Is there an equivalent to "top" which shows how much memory the kernel is using of it's 1GB? I know that /proc/buddyinfo provides some insight into this, but I haven't found any tool that offers "human-readable" information.
Not sure what you're looking for in human readable format, but if you haven't played with collectl yet: http://collectl.sourceforge.net/ perhaps you should. In the area of reporting memory usage is summarized buddyinfo and even has a top-like display for slab summary data and allows you to sort on a variety of fields.
In none of the output is human-readable enough for you and you know perl, it's real easy to write your own display routines.
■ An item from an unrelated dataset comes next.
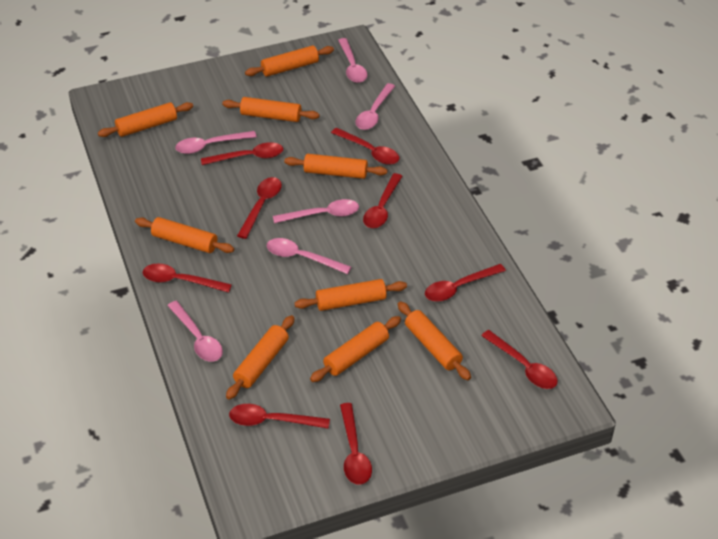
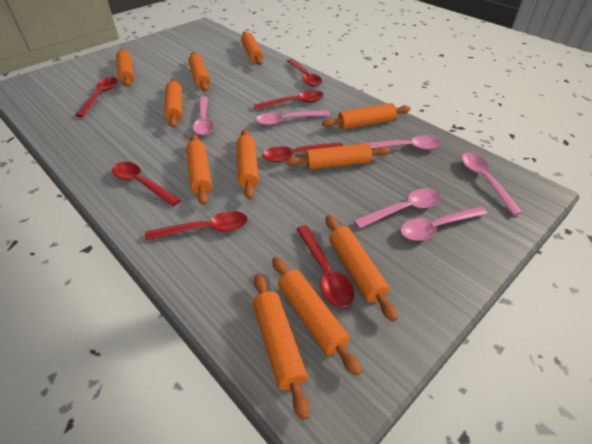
orange rolling pin: [98,102,193,137] [135,217,234,253] [222,97,320,122] [226,315,295,399] [245,46,334,77] [284,154,387,179] [294,279,407,311] [310,316,401,382] [398,301,471,380] = 9 -> [116,49,134,87] [164,78,182,128] [186,134,212,205] [188,52,210,92] [236,129,259,199] [241,32,263,65] [253,274,309,420] [272,257,362,376] [285,143,390,169] [322,103,410,129] [326,215,397,321] = 11
red spoon: [143,264,232,293] [201,142,283,165] [229,404,330,429] [237,177,282,239] [331,128,399,165] [340,403,372,485] [363,173,402,228] [425,264,506,302] [481,330,558,389] = 9 -> [75,77,117,117] [112,162,181,206] [145,211,248,240] [254,90,324,110] [262,143,343,162] [287,59,322,87] [296,225,354,307] = 7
Just as in the forum/mailing list if you need some assistance.
..but not exactly what I'm looking for.
The kernel allocates memory for drivers, socket buffers and all sorts of internal data structures. This memory is not (easily) accessible to user processes and it remains mostly transparent. On i386 systems there is a 3/1 memory split which means each process can address 4GB but the top 1GB (0xC0000000) is not available to the user.
Within this 1GB, the kernel manages memory for itself using the "buddy" method to carve out chunks of memory in various sizes. The /proc/buddyinfo shows the number of available chunks in varying sizes that are available through kmalloc(). To make the data in /proc/buddyinfo intelligible, you have to multiply the number of items in a column by pagesize (typically 4K) by 2^(column position-1)
I was hoping someone had already written a tool to watch this.